# Micronutrients recommendations



## TheE (Feb 3, 2019)

Which product have you had good luck with and wouldn't think twice about recommending for Bermuda?

Thanks in advance for any input or suggestions!


----------



## Ware (Jan 28, 2017)

Which micros are you targeting? Do you have soil test results you can share?


----------



## Ware (Jan 28, 2017)

@TheE, I'm moving this over to the Soil Fertility subforum - it will get more traffic here.


----------



## TheE (Feb 3, 2019)

Ware said:


> Which micros are you targeting? Do you have soil test results you can share?

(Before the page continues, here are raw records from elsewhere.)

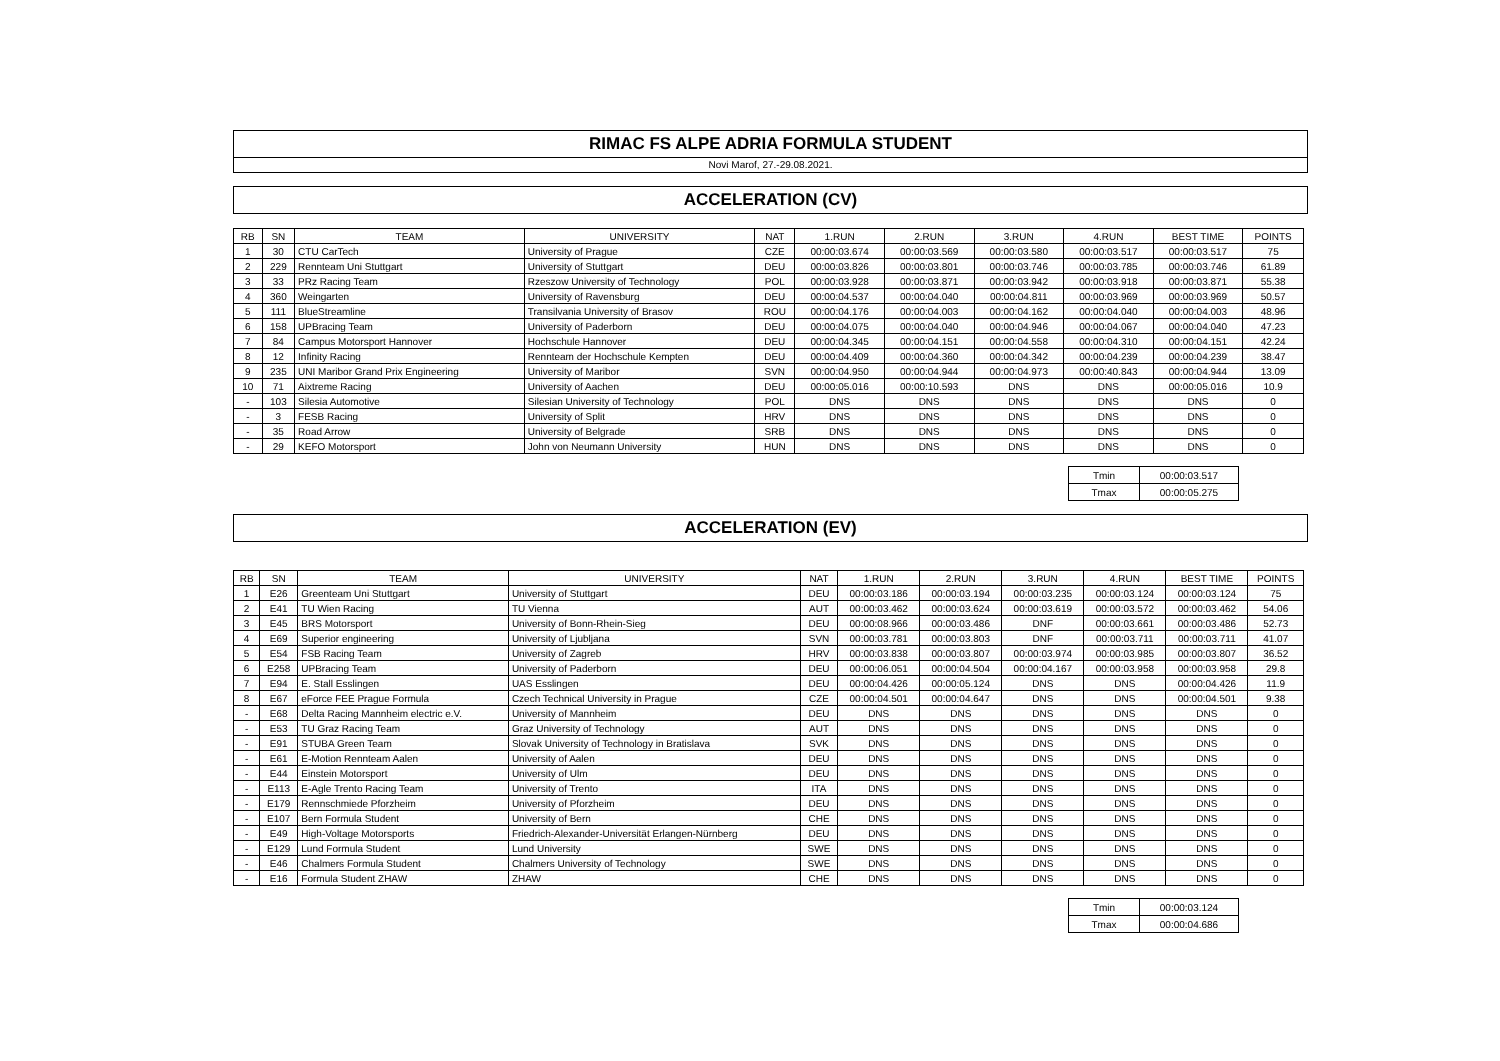RIMAC FS ALPE ADRIA FORMULA STUDENT
Novi Marof, 27.-29.08.2021.
ACCELERATION (CV)
| RB | SN | TEAM | UNIVERSITY | NAT | 1.RUN | 2.RUN | 3.RUN | 4.RUN | BEST TIME | POINTS |
| --- | --- | --- | --- | --- | --- | --- | --- | --- | --- | --- |
| 1 | 30 | CTU CarTech | University of Prague | CZE | 00:00:03.674 | 00:00:03.569 | 00:00:03.580 | 00:00:03.517 | 00:00:03.517 | 75 |
| 2 | 229 | Rennteam Uni Stuttgart | University of Stuttgart | DEU | 00:00:03.826 | 00:00:03.801 | 00:00:03.746 | 00:00:03.785 | 00:00:03.746 | 61.89 |
| 3 | 33 | PRz Racing Team | Rzeszow University of Technology | POL | 00:00:03.928 | 00:00:03.871 | 00:00:03.942 | 00:00:03.918 | 00:00:03.871 | 55.38 |
| 4 | 360 | Weingarten | University of Ravensburg | DEU | 00:00:04.537 | 00:00:04.040 | 00:00:04.811 | 00:00:03.969 | 00:00:03.969 | 50.57 |
| 5 | 111 | BlueStreamline | Transilvania University of Brasov | ROU | 00:00:04.176 | 00:00:04.003 | 00:00:04.162 | 00:00:04.040 | 00:00:04.003 | 48.96 |
| 6 | 158 | UPBracing Team | University of Paderborn | DEU | 00:00:04.075 | 00:00:04.040 | 00:00:04.946 | 00:00:04.067 | 00:00:04.040 | 47.23 |
| 7 | 84 | Campus Motorsport Hannover | Hochschule Hannover | DEU | 00:00:04.345 | 00:00:04.151 | 00:00:04.558 | 00:00:04.310 | 00:00:04.151 | 42.24 |
| 8 | 12 | Infinity Racing | Rennteam der Hochschule Kempten | DEU | 00:00:04.409 | 00:00:04.360 | 00:00:04.342 | 00:00:04.239 | 00:00:04.239 | 38.47 |
| 9 | 235 | UNI Maribor Grand Prix Engineering | University of Maribor | SVN | 00:00:04.950 | 00:00:04.944 | 00:00:04.973 | 00:00:40.843 | 00:00:04.944 | 13.09 |
| 10 | 71 | Aixtreme Racing | University of Aachen | DEU | 00:00:05.016 | 00:00:10.593 | DNS | DNS | 00:00:05.016 | 10.9 |
| - | 103 | Silesia Automotive | Silesian University of Technology | POL | DNS | DNS | DNS | DNS | DNS | 0 |
| - | 3 | FESB Racing | University of Split | HRV | DNS | DNS | DNS | DNS | DNS | 0 |
| - | 35 | Road Arrow | University of Belgrade | SRB | DNS | DNS | DNS | DNS | DNS | 0 |
| - | 29 | KEFO Motorsport | John von Neumann University | HUN | DNS | DNS | DNS | DNS | DNS | 0 |
| Tmin | 00:00:03.517 |
| Tmax | 00:00:05.275 |
ACCELERATION (EV)
| RB | SN | TEAM | UNIVERSITY | NAT | 1.RUN | 2.RUN | 3.RUN | 4.RUN | BEST TIME | POINTS |
| --- | --- | --- | --- | --- | --- | --- | --- | --- | --- | --- |
| 1 | E26 | Greenteam Uni Stuttgart | University of Stuttgart | DEU | 00:00:03.186 | 00:00:03.194 | 00:00:03.235 | 00:00:03.124 | 00:00:03.124 | 75 |
| 2 | E41 | TU Wien Racing | TU Vienna | AUT | 00:00:03.462 | 00:00:03.624 | 00:00:03.619 | 00:00:03.572 | 00:00:03.462 | 54.06 |
| 3 | E45 | BRS Motorsport | University of Bonn-Rhein-Sieg | DEU | 00:00:08.966 | 00:00:03.486 | DNF | 00:00:03.661 | 00:00:03.486 | 52.73 |
| 4 | E69 | Superior engineering | University of Ljubljana | SVN | 00:00:03.781 | 00:00:03.803 | DNF | 00:00:03.711 | 00:00:03.711 | 41.07 |
| 5 | E54 | FSB Racing Team | University of Zagreb | HRV | 00:00:03.838 | 00:00:03.807 | 00:00:03.974 | 00:00:03.985 | 00:00:03.807 | 36.52 |
| 6 | E258 | UPBracing Team | University of Paderborn | DEU | 00:00:06.051 | 00:00:04.504 | 00:00:04.167 | 00:00:03.958 | 00:00:03.958 | 29.8 |
| 7 | E94 | E. Stall Esslingen | UAS Esslingen | DEU | 00:00:04.426 | 00:00:05.124 | DNS | DNS | 00:00:04.426 | 11.9 |
| 8 | E67 | eForce FEE Prague Formula | Czech Technical University in Prague | CZE | 00:00:04.501 | 00:00:04.647 | DNS | DNS | 00:00:04.501 | 9.38 |
| - | E68 | Delta Racing Mannheim electric e.V. | University of Mannheim | DEU | DNS | DNS | DNS | DNS | DNS | 0 |
| - | E53 | TU Graz Racing Team | Graz University of Technology | AUT | DNS | DNS | DNS | DNS | DNS | 0 |
| - | E91 | STUBA Green Team | Slovak University of Technology in Bratislava | SVK | DNS | DNS | DNS | DNS | DNS | 0 |
| - | E61 | E-Motion Rennteam Aalen | University of Aalen | DEU | DNS | DNS | DNS | DNS | DNS | 0 |
| - | E44 | Einstein Motorsport | University of Ulm | DEU | DNS | DNS | DNS | DNS | DNS | 0 |
| - | E113 | E-Agle Trento Racing Team | University of Trento | ITA | DNS | DNS | DNS | DNS | DNS | 0 |
| - | E179 | Rennschmiede Pforzheim | University of Pforzheim | DEU | DNS | DNS | DNS | DNS | DNS | 0 |
| - | E107 | Bern Formula Student | University of Bern | CHE | DNS | DNS | DNS | DNS | DNS | 0 |
| - | E49 | High-Voltage Motorsports | Friedrich-Alexander-Universität Erlangen-Nürnberg | DEU | DNS | DNS | DNS | DNS | DNS | 0 |
| - | E129 | Lund Formula Student | Lund University | SWE | DNS | DNS | DNS | DNS | DNS | 0 |
| - | E46 | Chalmers Formula Student | Chalmers University of Technology | SWE | DNS | DNS | DNS | DNS | DNS | 0 |
| - | E16 | Formula Student ZHAW | ZHAW | CHE | DNS | DNS | DNS | DNS | DNS | 0 |
| Tmin | 00:00:03.124 |
| Tmax | 00:00:04.686 |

To be honest, I'm really not sure which micros I should be targeting. My test result stated an additional micro application may be beneficial. I used Soil Savvy before I found this forum, and now I know Soil Savvy may not be the best for testing. Here are my results:


----------



## Ware (Jan 28, 2017)

@TheE I have no experience with Soil Savvy, but I know others here have questioned their testing methods. If it were my lawn, I would probably submit another sample to either Texas A&M or an independent lab like Waypoint Analytical.

In absence of further testing, I would probably just apply a balanced "starter fertilizer" of some sort. Fortunately, we can grow nice looking bermuda in less than optimal soil conditions. :thumbup:


----------



## Ware (Jan 28, 2017)

FEature is a popular micronutrient supplement among the members here.


----------